While you’re at it - pick your favourite colour scheme for RStudio and change that too!

Data manipulation & visualisation

Data: Past Surveys
In the last few years, we have asked students of the statistics courses in the Psychology department to fill out a little survey.
Anonymised data are available at https://uoepsy.github.io/data/surveydata_historical.csv.

Note: this does not contain the responses from this year.

Question 1

Read in the data, giving it a name to store it in your environment.

Question 2

How many previous USMR students are born in the same month as you?

  • The data contains students from some of the other statistics courses we teach, so this will involve filtering your data to USMR students first.
  • In tidyverse you can make a table using ... |> select(variable) |> table()
  • You can also try ... |> count(variable) to get the same information.

Question 3

Create a new variable in the dataset which indicates whether people were taller than 6 foot (182cm).

You might want to use mutate(). Remember to make the changes apply to the objects in your environment, rather than just printing it out.
data <- data |> mutate(...)
(see 2A #advances-in-r)

Question 4

What percentage of respondents to the survey (for whom we have data on their height) are greater than 6 foot tall?

  • Try table(), and then think about how we can convert the counts to percentages (what does sum() of the table give you?).
    • table() will actually by default count only those values which aren’t missing, so this means you don’t have to do anything extra here (if you wanted it to also count the missing values, we can use table(data$variable, useNA = "ifany"))
  • See also 2A #categorical.

Question 5

Calculate the mean and standard deviation of heights of all respondents to the survey.

Can you also do this using the tidyverse syntax?

  • We can do it with mean(data$variable), but it will be useful to practice tidyverse style. You’ll probably want to summarise() the data.
  • We’re likely to have missing data in here, so na.rm=TRUE will be handy (see 2A #numeric)

Question 6

Plot the distribution of heights of all respondents. Try to make it ‘publication ready’.

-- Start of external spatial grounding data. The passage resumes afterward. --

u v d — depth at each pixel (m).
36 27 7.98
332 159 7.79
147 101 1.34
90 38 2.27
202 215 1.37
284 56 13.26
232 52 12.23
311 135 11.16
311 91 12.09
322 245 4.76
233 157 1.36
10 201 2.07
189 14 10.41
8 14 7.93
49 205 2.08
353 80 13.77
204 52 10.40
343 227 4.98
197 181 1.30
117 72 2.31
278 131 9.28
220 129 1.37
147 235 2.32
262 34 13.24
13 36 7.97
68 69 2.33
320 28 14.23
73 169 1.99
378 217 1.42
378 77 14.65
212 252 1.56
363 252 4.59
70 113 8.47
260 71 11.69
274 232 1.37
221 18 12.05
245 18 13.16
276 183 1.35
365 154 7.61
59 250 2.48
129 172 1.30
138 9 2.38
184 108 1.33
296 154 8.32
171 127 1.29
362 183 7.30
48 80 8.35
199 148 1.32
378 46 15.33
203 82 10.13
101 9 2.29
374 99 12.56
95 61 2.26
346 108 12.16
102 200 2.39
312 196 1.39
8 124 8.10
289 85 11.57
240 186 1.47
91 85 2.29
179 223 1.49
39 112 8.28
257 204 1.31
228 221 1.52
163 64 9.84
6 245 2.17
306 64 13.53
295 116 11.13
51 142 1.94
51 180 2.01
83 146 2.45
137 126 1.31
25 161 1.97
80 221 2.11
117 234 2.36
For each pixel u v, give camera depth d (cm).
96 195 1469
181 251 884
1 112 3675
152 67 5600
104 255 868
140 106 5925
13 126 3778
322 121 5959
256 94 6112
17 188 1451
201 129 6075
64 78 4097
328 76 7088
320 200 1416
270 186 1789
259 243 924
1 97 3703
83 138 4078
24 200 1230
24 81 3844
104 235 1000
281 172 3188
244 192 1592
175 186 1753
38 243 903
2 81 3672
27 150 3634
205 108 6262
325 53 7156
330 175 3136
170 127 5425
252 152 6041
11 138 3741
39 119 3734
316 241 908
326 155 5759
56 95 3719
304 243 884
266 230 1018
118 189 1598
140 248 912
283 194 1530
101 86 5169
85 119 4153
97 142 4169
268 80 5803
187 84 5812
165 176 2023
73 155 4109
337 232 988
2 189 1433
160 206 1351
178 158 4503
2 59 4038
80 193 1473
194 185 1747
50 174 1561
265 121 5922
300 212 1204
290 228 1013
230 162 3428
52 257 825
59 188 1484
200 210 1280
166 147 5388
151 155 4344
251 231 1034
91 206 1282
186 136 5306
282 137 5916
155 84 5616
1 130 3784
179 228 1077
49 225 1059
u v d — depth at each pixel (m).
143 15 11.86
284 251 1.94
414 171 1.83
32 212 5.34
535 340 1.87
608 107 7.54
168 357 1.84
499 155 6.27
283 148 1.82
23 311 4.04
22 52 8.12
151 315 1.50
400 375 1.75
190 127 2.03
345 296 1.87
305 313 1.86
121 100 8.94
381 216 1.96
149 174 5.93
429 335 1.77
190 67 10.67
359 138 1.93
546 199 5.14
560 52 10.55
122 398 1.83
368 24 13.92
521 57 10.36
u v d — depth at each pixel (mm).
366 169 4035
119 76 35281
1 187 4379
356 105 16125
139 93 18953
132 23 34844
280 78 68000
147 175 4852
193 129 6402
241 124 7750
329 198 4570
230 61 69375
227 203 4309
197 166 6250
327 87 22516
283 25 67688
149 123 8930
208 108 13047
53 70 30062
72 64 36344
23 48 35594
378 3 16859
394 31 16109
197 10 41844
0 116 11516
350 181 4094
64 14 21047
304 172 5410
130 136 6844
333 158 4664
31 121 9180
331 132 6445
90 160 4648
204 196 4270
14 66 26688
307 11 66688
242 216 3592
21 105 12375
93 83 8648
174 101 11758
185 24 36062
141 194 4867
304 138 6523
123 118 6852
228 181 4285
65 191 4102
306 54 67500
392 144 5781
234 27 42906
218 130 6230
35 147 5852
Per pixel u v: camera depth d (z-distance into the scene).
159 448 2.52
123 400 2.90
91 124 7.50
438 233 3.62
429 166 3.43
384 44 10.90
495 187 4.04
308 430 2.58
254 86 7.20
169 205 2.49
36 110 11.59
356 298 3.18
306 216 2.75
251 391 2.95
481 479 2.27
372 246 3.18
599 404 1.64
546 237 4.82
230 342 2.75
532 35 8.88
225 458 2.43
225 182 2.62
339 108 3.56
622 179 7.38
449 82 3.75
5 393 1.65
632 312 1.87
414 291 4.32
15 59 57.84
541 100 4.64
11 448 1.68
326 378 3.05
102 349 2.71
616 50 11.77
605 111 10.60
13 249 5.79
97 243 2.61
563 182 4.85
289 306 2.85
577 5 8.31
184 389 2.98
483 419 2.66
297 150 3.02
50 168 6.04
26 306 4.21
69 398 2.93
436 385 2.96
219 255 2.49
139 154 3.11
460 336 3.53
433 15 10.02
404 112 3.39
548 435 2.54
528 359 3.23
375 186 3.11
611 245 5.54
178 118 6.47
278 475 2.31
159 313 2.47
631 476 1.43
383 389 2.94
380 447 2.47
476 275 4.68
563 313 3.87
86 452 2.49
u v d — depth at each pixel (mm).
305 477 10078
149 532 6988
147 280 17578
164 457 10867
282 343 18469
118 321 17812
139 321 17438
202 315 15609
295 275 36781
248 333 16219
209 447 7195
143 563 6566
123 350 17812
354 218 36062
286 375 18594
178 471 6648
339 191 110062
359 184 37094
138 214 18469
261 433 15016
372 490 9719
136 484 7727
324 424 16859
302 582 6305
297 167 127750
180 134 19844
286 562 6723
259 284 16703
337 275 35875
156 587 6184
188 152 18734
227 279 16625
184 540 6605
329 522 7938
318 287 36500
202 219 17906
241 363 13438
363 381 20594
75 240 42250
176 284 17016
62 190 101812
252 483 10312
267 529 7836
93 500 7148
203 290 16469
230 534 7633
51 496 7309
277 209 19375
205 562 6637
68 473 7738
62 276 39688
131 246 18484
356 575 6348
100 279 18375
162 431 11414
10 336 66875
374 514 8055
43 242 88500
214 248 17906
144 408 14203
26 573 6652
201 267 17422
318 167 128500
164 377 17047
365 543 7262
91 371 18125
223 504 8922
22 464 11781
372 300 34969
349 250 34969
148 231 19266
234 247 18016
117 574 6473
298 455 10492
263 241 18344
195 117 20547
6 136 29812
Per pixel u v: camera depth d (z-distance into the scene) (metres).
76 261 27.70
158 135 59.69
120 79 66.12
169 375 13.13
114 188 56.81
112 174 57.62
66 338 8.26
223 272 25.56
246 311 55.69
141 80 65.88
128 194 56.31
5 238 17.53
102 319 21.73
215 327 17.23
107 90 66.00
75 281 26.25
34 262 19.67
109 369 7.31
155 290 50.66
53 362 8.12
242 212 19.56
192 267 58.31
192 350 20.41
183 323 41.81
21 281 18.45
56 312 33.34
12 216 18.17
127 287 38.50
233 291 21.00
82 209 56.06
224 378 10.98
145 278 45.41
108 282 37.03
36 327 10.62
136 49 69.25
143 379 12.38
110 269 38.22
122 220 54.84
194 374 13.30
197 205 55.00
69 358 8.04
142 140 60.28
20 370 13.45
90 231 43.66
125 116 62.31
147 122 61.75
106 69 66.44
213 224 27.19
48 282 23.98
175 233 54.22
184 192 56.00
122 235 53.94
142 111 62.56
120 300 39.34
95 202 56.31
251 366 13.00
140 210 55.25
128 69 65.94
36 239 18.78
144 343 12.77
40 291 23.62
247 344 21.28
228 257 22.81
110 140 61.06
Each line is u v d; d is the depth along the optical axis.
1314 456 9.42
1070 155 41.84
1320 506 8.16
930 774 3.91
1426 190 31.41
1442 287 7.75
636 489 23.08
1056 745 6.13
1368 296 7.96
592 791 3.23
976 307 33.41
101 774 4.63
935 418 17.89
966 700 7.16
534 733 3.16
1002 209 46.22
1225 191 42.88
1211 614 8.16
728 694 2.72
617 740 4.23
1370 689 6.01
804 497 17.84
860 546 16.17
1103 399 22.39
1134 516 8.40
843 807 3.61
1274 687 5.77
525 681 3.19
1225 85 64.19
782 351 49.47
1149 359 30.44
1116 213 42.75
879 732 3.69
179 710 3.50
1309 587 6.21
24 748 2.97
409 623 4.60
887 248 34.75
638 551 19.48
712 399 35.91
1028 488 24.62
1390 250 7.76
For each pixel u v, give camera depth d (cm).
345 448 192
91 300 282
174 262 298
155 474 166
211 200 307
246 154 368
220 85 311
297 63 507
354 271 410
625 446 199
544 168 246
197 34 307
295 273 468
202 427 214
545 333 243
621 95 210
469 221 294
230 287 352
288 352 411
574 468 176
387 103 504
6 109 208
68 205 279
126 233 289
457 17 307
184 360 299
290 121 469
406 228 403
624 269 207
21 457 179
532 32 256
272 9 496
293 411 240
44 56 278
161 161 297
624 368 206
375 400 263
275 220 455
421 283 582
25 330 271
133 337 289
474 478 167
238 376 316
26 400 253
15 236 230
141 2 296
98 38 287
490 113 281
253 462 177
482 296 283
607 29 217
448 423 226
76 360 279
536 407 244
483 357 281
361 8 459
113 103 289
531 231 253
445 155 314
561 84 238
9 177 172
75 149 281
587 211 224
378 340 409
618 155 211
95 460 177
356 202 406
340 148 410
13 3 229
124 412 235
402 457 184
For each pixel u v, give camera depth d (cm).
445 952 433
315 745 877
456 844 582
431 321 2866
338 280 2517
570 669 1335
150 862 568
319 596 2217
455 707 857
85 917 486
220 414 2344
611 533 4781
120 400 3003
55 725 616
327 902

if we want a histogram, then hist() won’t cut it here, we’re going to want to use ggplot to make a lovely pretty histogram, (ggplot was introduced in 2A #ggplot).

Question 7

For respondents from each of the different courses, calculate the mean and standard deviation of heights.

This is just like when we did it for all the respondents - we want to summarise our data. Only this time we need to group_by something else first.

Question 8

Based on your answer to the previous question, can you picture what the distributions are going to look like?

Plot the distributions of heights for each course to see if you’re correct.

Try looking up the documentation for ?facet_wrap. It is an incredibly useful extension of ggplot which allows you to create the same plot for different groups.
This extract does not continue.